専門性と連携性に関して 時間軸で捉えること、連続性で捉えることの重要性

 IPEにおいて、専門性、連携性は二項対立ではなく、密接に絡み合いながらともに発展していく視点が必要ではないか。
 これに対して、大学の教員FT経験者が「理学療法学科学生としてではなく、『人』として、対象となる人のことを考え動いてみたい」と述べた学生を例示し、対象者への統合されたケアの提供の意義を学生が感じとってくれていることの紹介とした。大学の「仕込み」を超えて、学生は専門性と連携性の両立について理解をしており、学生への絶大な信頼がIPEの基盤でもあることが述べられた。
 さらに、「担い手は人」に尽きるという視点で、教員が先ず連携の学びをすることが必要であることが述べられた。
 IP演習準備の段階で、施設FTはその趣旨を施設内の関係者に丁寧に説明している。一方、大学内での説明について必ずしも充分ではないのではないかとの意見も述べられた。現場ではIP演習における利用者へのメリットを関係者が共有しやすいが、教育現場である大学は、学生へのメリットを説明することにより学内の理解を高めることが大事である。
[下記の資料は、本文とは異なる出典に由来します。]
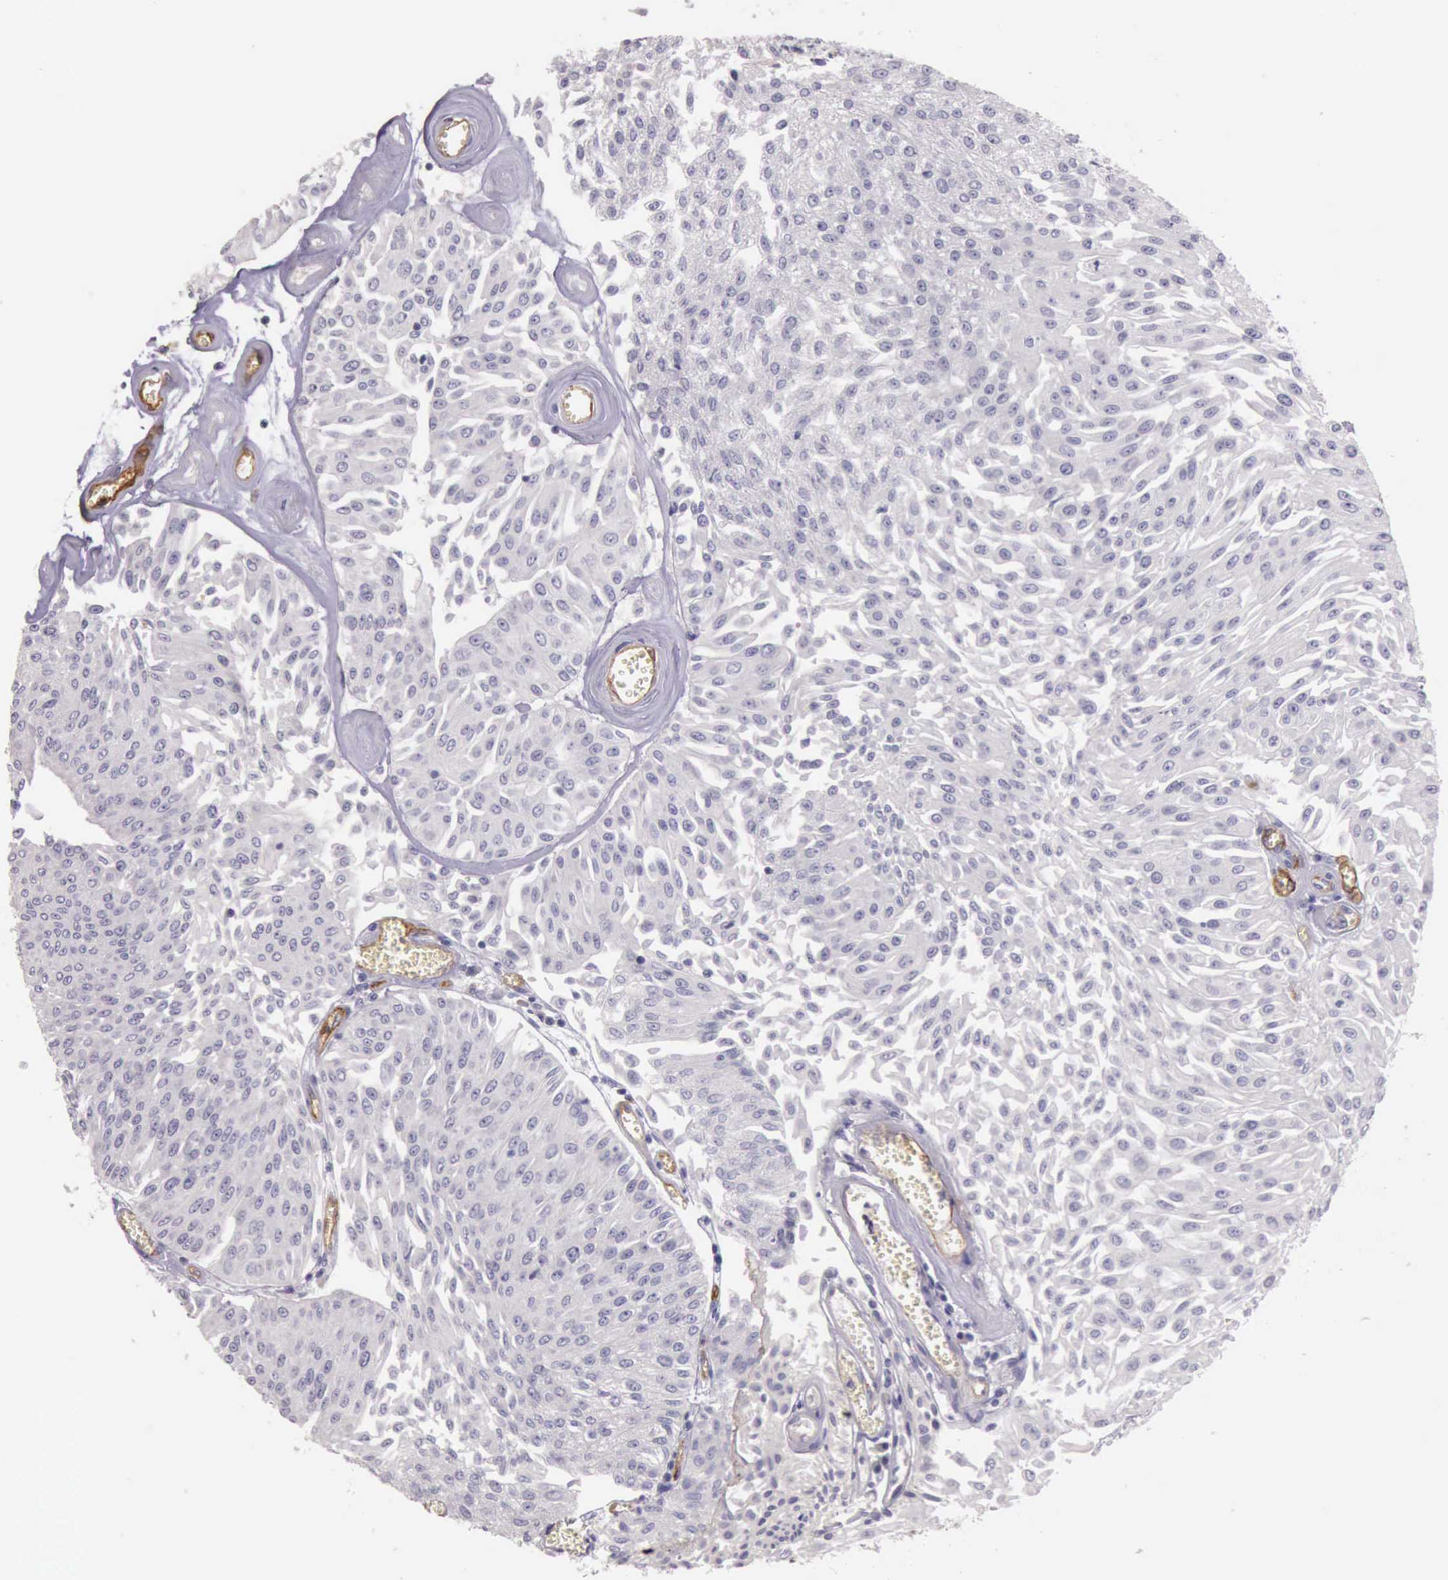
{"staining": {"intensity": "negative", "quantity": "none", "location": "none"}, "tissue": "urothelial cancer", "cell_type": "Tumor cells", "image_type": "cancer", "snomed": [{"axis": "morphology", "description": "Urothelial carcinoma, Low grade"}, {"axis": "topography", "description": "Urinary bladder"}], "caption": "Urothelial cancer was stained to show a protein in brown. There is no significant staining in tumor cells.", "gene": "TCEANC", "patient": {"sex": "male", "age": 86}}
 また、施設FTを担った参加者からは、「学生の学習の課程を理解することが、施設内での連携協働をさらに進める上でとても役に立った。学生が施設の現場に参加をしながら演習に取り組む際に、情報収集やディスカッションだけに終わらないためにも、各職種に直接触れあうことが重要である。そして、決め手は『人』。施設FTと教員FTがお互いの力量、専門性を理解しあいながら、学生の演習を受け入れる環境づくりが大切である。」と結んだ。
 最後に、Helena Low(ヘレナ・ロウ)先生から全体報告会を振り返って以下のコメントをいただいた。
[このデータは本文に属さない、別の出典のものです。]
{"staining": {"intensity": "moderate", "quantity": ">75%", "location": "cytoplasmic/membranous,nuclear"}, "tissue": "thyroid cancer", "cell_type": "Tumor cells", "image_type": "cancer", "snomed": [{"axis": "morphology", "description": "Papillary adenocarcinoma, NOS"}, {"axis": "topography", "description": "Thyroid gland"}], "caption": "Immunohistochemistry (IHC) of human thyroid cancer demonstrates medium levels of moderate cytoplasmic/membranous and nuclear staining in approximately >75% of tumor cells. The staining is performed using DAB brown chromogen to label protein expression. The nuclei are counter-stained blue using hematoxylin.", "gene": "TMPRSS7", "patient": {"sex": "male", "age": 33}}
 「佐藤学長のもと、継続的、長期的に取り組んできたことが実績となってGP(現代的教育ニーズ取組支援プログラム)を得ることにつながったことを確信した。同時に、学生の熱意に将来のIPEの擁護者(チャンピオン)が存在することを実感した。
 参加した分科会1ではある課題が浮き彫りになった。それはFTの役割についてである。準備に統一性を持たせることと継続的なサポートの必要性の指摘である。学生に対するIP演習の実施に向けた準備の必要性も強調されたが、これらが「問題」として意識されていることが、まさに改善に向けての鍵であることを実感した。とかく学生の知識や理解に眼を向けてしまうが、協働する技術を育成することがIPEでは大事なので、今後もその点に留意していただきたい。報告や議論の全体を通して、利用者(患者)に対するメリットに注目していたことも素晴らしい。連携できることは、専門職であることの一部であることを改めて大事にしていきたい。」

まとめ

 IPWが多職種間の協働作業であるならば、今回の分科会で焦点をあてた、3つの立場や局面は、相互に連携し、大学教育におけるIPEの意義をさらに高めていくための重要な要素であり、パートナーである。分科会で議論された意義や課題が、ひとつの方向性に収斂されるならば、それこそが、各国における実践に学びながら4年間にわたって取り組んできた国際セミナーの到達点でもあり、また、新たなスタートラインであると確信した。そして、IPEの成果は、具体的なアウトプットであると同時に、そのプロセス自体が「成果」の一部であることを確認したい。